## start

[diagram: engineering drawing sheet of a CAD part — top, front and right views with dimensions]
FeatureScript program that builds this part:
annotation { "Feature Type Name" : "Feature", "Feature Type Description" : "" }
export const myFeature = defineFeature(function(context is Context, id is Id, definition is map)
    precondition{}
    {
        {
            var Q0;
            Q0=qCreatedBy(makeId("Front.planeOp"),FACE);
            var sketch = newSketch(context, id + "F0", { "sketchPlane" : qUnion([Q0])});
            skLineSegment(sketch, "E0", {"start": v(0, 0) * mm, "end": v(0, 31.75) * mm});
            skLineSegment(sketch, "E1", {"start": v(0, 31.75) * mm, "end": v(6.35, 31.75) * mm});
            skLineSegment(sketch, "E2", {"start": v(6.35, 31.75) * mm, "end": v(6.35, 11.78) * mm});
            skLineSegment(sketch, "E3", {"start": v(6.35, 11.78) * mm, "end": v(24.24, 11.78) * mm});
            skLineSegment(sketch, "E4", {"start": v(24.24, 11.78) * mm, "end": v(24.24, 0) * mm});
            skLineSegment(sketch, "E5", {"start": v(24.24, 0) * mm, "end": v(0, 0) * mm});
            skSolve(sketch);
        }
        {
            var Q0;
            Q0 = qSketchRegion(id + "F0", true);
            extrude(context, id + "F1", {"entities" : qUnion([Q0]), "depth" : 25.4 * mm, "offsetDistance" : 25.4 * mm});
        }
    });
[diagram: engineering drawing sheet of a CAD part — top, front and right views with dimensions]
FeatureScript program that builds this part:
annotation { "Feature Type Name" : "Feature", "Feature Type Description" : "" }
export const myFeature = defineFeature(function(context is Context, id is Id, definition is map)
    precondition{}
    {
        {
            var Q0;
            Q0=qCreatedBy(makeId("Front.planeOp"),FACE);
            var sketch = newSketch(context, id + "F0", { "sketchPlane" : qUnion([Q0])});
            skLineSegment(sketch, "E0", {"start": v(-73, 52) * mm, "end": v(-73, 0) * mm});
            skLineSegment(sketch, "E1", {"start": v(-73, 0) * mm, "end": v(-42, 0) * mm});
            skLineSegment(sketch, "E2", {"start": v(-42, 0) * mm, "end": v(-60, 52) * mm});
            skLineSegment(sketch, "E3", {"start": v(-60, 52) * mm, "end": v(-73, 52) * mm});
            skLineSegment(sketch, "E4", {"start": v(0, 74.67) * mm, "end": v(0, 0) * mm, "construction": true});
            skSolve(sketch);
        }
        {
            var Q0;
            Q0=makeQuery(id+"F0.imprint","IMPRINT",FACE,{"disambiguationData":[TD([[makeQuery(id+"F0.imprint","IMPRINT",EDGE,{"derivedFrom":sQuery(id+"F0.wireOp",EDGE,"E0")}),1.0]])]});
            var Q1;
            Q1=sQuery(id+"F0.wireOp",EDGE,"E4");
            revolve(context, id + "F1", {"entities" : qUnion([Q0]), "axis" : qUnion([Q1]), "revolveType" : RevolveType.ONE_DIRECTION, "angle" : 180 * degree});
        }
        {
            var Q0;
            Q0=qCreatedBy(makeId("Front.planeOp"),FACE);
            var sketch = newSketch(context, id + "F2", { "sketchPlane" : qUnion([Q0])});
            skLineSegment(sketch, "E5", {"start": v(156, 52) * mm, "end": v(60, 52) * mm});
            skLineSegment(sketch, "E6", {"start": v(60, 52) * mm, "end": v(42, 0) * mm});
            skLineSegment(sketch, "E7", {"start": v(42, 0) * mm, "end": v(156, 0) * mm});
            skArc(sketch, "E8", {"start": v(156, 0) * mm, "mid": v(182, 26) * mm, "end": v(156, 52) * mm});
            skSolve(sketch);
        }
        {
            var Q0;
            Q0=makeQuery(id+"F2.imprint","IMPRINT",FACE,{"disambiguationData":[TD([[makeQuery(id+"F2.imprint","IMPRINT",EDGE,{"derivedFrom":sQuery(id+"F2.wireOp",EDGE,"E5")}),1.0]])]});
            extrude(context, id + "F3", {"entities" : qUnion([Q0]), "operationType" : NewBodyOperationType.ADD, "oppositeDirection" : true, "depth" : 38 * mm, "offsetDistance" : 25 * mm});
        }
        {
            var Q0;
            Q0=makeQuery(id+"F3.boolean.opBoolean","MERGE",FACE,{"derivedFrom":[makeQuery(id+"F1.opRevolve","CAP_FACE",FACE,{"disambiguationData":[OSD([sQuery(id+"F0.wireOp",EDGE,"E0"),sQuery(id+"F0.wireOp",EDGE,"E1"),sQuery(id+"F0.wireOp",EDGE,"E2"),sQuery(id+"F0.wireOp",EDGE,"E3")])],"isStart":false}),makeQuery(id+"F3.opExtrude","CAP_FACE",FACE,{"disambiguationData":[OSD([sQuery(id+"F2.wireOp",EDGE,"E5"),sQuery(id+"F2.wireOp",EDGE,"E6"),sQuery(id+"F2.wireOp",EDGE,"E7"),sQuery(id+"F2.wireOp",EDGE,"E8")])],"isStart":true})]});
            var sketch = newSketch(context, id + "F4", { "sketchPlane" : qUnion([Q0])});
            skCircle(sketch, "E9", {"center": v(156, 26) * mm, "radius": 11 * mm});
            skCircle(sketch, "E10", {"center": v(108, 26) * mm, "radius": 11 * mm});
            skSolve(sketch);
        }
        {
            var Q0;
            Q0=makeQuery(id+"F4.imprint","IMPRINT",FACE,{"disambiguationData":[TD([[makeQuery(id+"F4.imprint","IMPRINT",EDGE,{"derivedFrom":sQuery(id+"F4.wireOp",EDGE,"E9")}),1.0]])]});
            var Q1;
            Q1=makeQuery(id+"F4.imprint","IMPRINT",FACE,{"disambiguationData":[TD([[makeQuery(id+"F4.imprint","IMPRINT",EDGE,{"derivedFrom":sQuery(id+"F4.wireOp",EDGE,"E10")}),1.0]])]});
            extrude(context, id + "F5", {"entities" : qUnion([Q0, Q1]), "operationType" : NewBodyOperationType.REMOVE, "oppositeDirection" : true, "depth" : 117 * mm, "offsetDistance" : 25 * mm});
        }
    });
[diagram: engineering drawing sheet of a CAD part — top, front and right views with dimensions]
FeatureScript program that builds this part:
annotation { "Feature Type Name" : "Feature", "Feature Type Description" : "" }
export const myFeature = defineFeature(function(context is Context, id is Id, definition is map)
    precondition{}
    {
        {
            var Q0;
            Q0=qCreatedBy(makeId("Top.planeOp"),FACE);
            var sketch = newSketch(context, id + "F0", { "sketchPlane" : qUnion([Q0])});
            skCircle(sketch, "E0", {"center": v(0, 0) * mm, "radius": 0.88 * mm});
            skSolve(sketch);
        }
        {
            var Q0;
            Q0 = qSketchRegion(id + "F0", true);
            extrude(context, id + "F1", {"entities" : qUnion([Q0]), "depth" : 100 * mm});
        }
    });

## end

* PROBLEM TO WORK ON *
Count the lines in the records above that contain the string "center" and give only that number.

* RESPONSE *
3